Elsewhere, though, some authorities have begun to do the necessary thing: decarcerate. In that sense, the impossible seems, suddenly, to have become possible. Florida prisons announced they would temporarily stop accepting new prisoners. Judges in Texas have voted to release people charged with low-level felonies. Prosecutors in Philadelphia have called for a moratorium on low-level prosecutions, and police in Los Angeles have scaled back arrests. Even Immigration and Customs Enforcement, which has long resisted calls to reform its gratuitously cruel practices, recently decided to stop arresting people, except those who are deemed safety risks.
I welcome these measures but find myself conflicted all the same. Authorities should be decarcerating—such a move is long overdue—but it’s frustrating that it is happening only now, when the country is afflicted by a new scourge. It isn’t as if Covid-19 is the first threat to the welfare of incarcerated people. Criminal justice advocates have long warned that abuse and neglect in corrections facilities is itself a death penalty. Guards in this country have killed prisoners through acts of violence like locking them in boiling showers until they burn to death; they have gouged out prisoners’ eyeballs for refusing to leave their cells. These might be exceptional horrors, but far more common are prisoner deaths that come from officers’ mocking or shrugging off their medical complaints.
Covid-19 isn’t even the first infectious disease to ravage prisons: The rate of HIV among prisoners is five to seven times higher than that of the general population; the rate of hepatitis C among prisoners is fourteen times higher. Perhaps it’s the scale of Covid-19, or the suddenness of its arrival, or the risk it poses to corrections staff, that distinguishes it from other diseases that have endangered so many of my clients without engendering the same kind of response.

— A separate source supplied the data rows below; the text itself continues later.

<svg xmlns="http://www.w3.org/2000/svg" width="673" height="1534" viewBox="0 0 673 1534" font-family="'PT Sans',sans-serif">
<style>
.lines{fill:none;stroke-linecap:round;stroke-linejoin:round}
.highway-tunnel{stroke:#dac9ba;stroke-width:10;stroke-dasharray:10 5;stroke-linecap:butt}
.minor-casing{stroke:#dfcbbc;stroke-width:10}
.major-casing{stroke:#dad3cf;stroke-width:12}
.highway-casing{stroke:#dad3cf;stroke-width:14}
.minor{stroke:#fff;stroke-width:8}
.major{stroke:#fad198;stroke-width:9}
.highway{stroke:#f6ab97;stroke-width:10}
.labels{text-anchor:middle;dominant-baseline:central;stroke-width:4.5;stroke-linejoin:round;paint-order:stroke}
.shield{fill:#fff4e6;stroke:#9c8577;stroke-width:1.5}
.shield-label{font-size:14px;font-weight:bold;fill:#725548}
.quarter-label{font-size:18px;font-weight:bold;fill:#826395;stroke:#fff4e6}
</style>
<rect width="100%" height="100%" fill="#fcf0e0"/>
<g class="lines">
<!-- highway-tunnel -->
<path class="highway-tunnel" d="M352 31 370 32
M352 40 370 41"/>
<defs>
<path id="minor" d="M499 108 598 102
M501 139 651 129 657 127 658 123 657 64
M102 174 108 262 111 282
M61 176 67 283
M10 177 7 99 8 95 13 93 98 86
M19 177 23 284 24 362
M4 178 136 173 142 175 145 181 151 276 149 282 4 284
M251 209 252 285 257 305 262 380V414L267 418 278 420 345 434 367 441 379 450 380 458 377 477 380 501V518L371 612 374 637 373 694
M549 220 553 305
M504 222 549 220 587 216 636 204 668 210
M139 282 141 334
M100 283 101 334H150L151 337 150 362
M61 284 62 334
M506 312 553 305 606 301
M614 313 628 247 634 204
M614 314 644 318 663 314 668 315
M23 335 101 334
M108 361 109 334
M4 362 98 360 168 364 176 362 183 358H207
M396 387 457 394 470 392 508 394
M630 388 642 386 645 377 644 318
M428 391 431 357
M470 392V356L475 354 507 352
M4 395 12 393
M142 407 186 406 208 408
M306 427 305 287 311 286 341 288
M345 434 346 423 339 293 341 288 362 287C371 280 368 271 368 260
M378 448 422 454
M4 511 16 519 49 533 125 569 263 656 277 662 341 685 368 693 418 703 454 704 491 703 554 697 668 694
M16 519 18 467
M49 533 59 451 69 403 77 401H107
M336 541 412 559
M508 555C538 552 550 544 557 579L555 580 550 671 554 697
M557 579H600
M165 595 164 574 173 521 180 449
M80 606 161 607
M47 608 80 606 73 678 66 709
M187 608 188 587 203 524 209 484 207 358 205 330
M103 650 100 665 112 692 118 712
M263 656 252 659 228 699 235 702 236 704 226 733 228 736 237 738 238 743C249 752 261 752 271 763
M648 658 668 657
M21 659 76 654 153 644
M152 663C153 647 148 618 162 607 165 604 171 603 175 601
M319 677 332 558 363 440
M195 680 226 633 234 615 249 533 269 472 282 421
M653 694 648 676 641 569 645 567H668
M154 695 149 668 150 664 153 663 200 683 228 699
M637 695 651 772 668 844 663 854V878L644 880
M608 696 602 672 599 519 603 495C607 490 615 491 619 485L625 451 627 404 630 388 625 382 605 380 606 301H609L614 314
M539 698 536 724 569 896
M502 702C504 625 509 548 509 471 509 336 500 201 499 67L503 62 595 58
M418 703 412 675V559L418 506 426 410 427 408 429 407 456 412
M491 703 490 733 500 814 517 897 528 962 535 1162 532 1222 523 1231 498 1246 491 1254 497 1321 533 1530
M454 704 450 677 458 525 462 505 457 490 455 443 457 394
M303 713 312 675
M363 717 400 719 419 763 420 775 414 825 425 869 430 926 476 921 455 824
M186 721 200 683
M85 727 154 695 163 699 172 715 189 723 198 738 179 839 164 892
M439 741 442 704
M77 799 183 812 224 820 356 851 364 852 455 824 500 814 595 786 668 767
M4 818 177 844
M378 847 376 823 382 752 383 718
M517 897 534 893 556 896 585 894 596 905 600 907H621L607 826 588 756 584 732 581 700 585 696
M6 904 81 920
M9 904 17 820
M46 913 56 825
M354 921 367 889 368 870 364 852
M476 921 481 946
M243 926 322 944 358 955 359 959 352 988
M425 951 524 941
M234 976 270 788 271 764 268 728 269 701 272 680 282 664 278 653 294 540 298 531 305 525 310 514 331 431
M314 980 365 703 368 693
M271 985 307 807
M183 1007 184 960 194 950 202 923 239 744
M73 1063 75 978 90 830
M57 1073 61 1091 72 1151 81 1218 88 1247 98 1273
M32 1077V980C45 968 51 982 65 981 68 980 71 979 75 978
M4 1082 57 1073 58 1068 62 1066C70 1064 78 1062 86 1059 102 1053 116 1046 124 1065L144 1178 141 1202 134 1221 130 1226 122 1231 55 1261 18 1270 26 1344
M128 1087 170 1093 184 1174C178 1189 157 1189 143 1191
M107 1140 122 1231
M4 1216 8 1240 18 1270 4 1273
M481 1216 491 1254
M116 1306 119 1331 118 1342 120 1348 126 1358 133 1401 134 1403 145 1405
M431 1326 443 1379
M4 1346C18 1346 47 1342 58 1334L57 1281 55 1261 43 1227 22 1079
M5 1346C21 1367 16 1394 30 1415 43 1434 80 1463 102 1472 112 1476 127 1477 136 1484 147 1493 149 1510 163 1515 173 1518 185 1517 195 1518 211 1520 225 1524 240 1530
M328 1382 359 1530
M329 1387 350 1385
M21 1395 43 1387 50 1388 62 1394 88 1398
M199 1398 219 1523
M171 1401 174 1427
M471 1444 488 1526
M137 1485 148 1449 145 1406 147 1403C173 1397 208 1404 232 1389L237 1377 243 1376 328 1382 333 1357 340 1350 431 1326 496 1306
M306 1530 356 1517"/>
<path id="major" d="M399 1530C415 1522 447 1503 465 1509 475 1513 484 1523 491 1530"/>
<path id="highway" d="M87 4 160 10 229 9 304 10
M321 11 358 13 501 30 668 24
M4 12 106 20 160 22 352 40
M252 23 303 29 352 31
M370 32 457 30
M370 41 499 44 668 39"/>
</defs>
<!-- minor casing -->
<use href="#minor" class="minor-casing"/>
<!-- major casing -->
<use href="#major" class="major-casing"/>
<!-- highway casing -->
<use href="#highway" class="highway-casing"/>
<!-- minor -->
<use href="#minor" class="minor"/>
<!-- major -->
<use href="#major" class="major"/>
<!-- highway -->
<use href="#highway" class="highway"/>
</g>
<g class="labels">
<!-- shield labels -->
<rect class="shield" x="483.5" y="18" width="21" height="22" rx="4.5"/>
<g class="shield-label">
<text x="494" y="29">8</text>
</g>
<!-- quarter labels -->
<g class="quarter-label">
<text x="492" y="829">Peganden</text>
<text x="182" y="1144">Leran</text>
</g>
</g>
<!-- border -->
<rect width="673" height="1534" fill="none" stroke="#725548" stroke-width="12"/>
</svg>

Right before my husband, son, and I got on the road, while my toddler was stalling by pretending to change all of his stuffed animals’ diapers, I got a push alert: the president was considering imposing a mandatory quarantine on the entire tristate area. However rational and doctor-approved our plan to leave New York, it all felt ominous, as if I were in an early part of a dystopian film—the part where the characters think things can’t get much worse, before things start to get much worse. The rain was pounding by then, which didn’t help. My son, still applying imaginary diaper cream to a toy octopus, didn’t ask what was wrong, but he didn’t object when I picked him up and rushed him into the car.
The governor of Rhode Island had just announced that any car with New York license plates would be stopped by the National Guard. And even though all they could do was take our contact information and remind us to stay home for two weeks upon arrival, getting pulled over by officers in fatigues that said “Military Police” only heightened the ominous mood. As a lawyer, though, I know that there are checks on the government’s ability to control our actions and movements—checks that do not constrain authorities’ power in prisons and jails.
Today, I’m a few days away from birth, nesting with my family, far from our home in the epicenter of the virus. We stay inside, we continually scrub every surface we encounter, and we wait. Someday, the virus will recede. I can only hope that, when it does, so too will the kneejerk “no” that corrections staff dole out when they don’t want to think about how to protect the people in their facilities. In my more hopeful moments, I imagine that soon, a worried mom calls a jail hoping to keep her son safe, and what she hears is something else. Instead, I hope the guard on the other end of the line pauses, thinks for a moment, and says, “I hear you. Let me see what I can do for your son.”